Non tutti i cechi siamo ciechi.


----------



## bearded

Paolo Ceco said:


> Non tutti i cechi siamo ciechi.


Mi permetto di correggere la tua simpatica frase.
Si può dire solo:
_Non tutti noi cechi siamo ciechi_
oppure
_Non tutti i cechi sono ciechi_.
Così com'è, la tua frase ha un andamento sintattico che sarebbe corretto in spagnolo. In italiano, dopo un semplice ''i cechi'' ci vuole un verbo alla terza persona plurale.


----------



## Paolo Ceco

bearded said:


> Non tutti noi cechi siamo ciechi


Grazie mille per la correzione.


bearded said:


> In italiano, dopo un semplice ''i cechi'' ci vuole un verbo alla terza persona plurale.

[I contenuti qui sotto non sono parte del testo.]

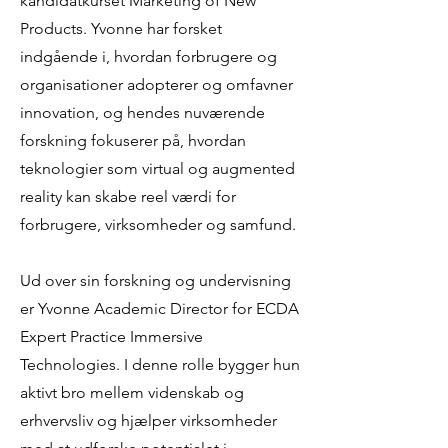
kandidatkurset Marketing of New
Products. Yvonne har forsket
indgående i, hvordan forbrugere og
organisationer adopterer og omfavner
innovation, og hendes nuværende
forskning fokuserer på, hvordan
teknologier som virtual og augmented
reality kan skabe reel værdi for
forbrugere, virksomheder og samfund.
Ud over sin forskning og undervisning
er Yvonne Academic Director for ECDA
Expert Practice Immersive
Technologies. I denne rolle bygger hun
aktivt bro mellem videnskab og
erhvervsliv og hjælper virksomheder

Adesso è chiaro. Io studio l'italiano da solo, per piacere. Mi piace moltissimo la lingua italiana, ma anche la cultura italiana, la sua storia ed anche la cucina.  Per me è molto utile seguire questo "forum" per venire a sapere le nuove cose della lingua italiana.


----------



## francisgranada

Per alleggerire un po' la discussione:

Tanti anni fa, la radio vaticana ha riportato una notizia dicendo che il papa ha ricevuto una delegazione  di _ciechi_.  Nelle trasmissioni della radio vaticana in lingue ceca, slovacca, ecc... questa notizia veniva tradotta nel senso che "il papa ha ricevuto una delegazione di _cechi", _cioè un gruppo di cittadini della Repubblica Socialista Cecoslovacca (il che allora era praticamente impossibile per motivi politici, ideologici, legislativi, ecc.) ...


----------



## bearded

bearded said:


> _Non tutti noi cechi siamo ciechi_
> oppure
> _Non tutti i cechi sono ciechi_.


Mi è venuta in mente un'altra alternativa corretta - che probabilmente è quella che adoprerei spontaneamente:
_Noi cechi non siamo tutti ciechi._
Direi che questa è la versione più idiomatica. Chiaramente il ''noi'' è indispensabile per giustificare ''siamo''.


----------